En Corse, le difficile équilibre entre tourisme et écologie

Paris Match, le 24 août 2019
Publié le 26 août 2019

Des falaises rouges impressionnantes plongent dans une mer turquoise : la réserve naturelle de Scandola, en Corse, classée au Patrimoine mondial, cherche un difficile équilibre entre attrait touristique et préservation de ce joyau environnemental.

Après 40 minutes de navigation depuis le petit port de Porto, apparaît cette réserve emblématique de "l’île de Beauté", créée en 1975 et forte de 920 hectares terrestres et 1 000 hectares de zone marine.

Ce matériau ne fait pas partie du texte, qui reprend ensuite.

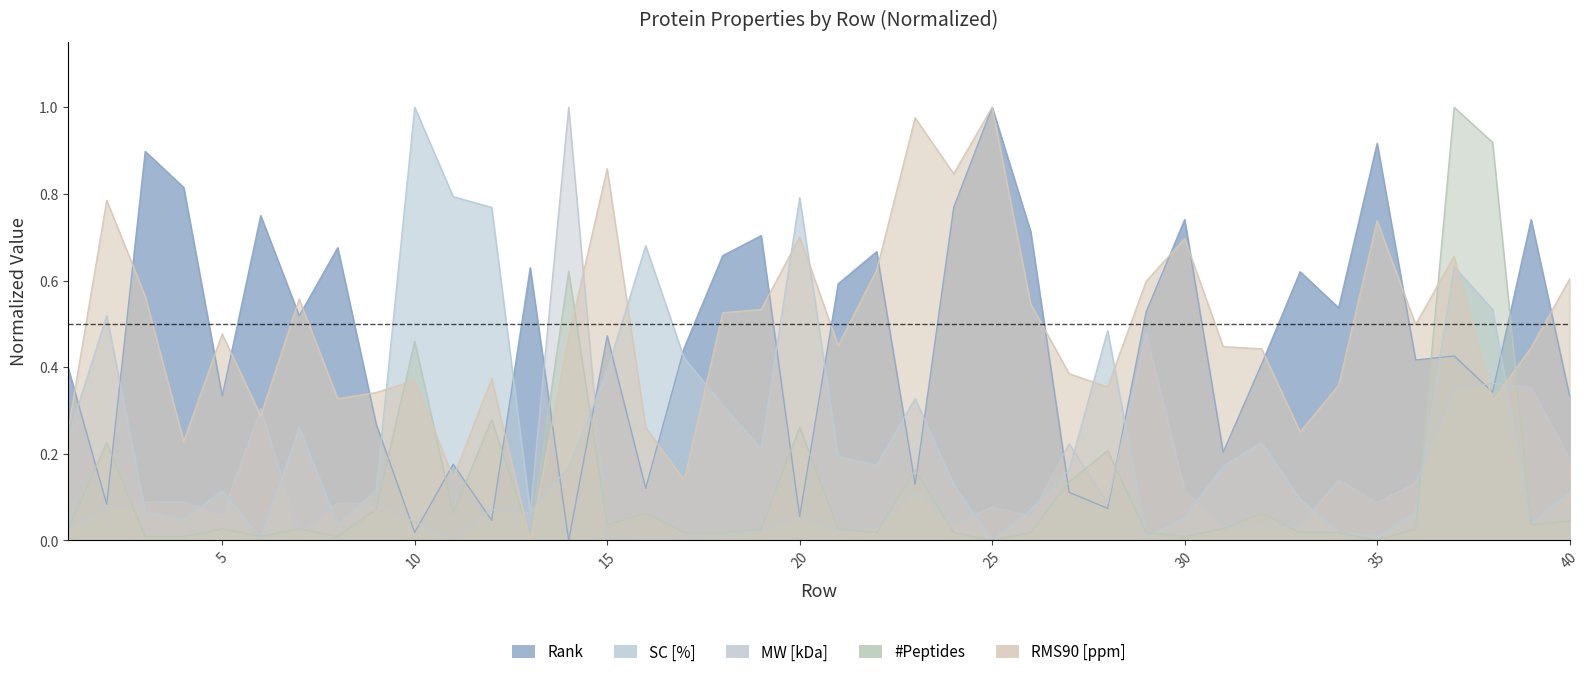

What is the average value of the #Peptides series?

0.1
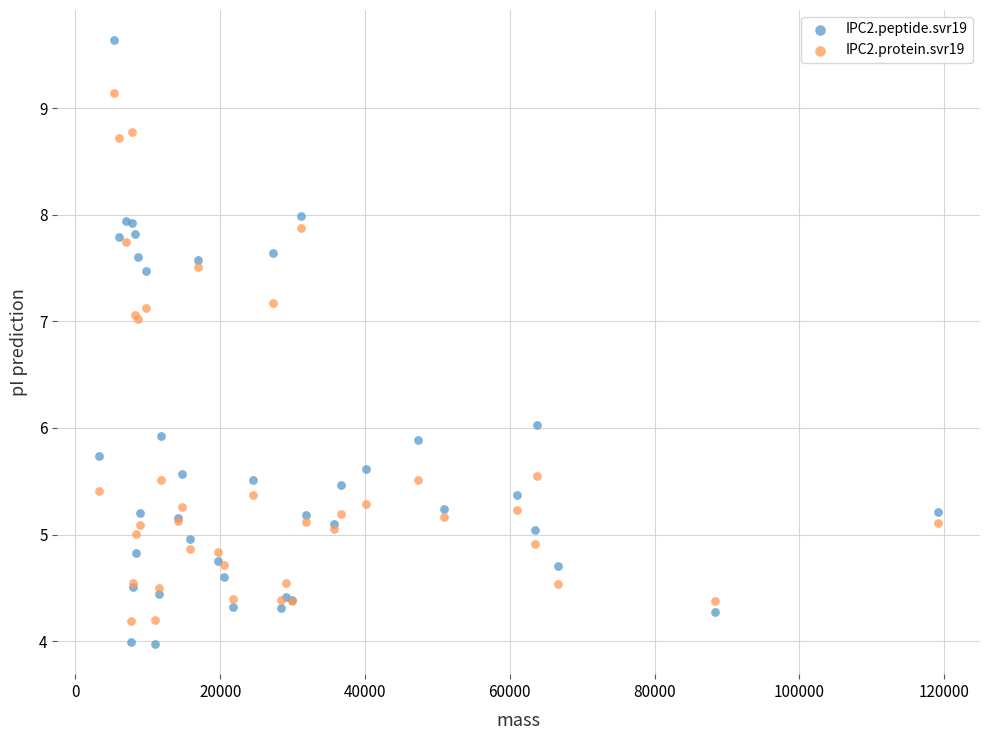

What are all the series names shown in the legend?

IPC2.peptide.svr19, IPC2.protein.svr19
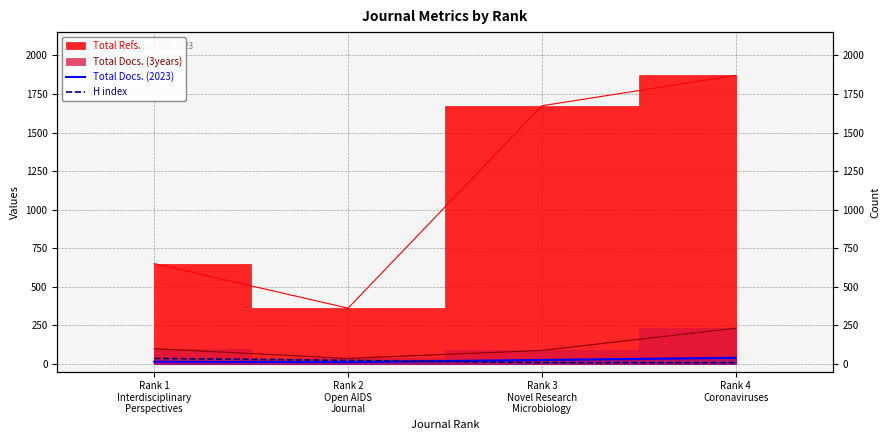

What value does the H index series have at Rank 4
Coronaviruses, to the nearest 10?

10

Saupoudrées de verdure, les falaises de roches volcaniques torturées laissent entrevoir des figures sculptées par le temps qui nourrissent mythes et imagination du voyageur : ici, une tête de cheval ou d’hippopotame, là le chapeau de Napoléon, plus loin deux visages qui s’embrassent ou même un chanteur de polyphonie corse, main sur l’oreille. Le bateau glisse à proximité des "marches du paradis", des roches en forme d’escaliers qui plongent à 15 mètres de profondeur, avant d’approcher de "la passe du malheur", ancien repaire de pirates.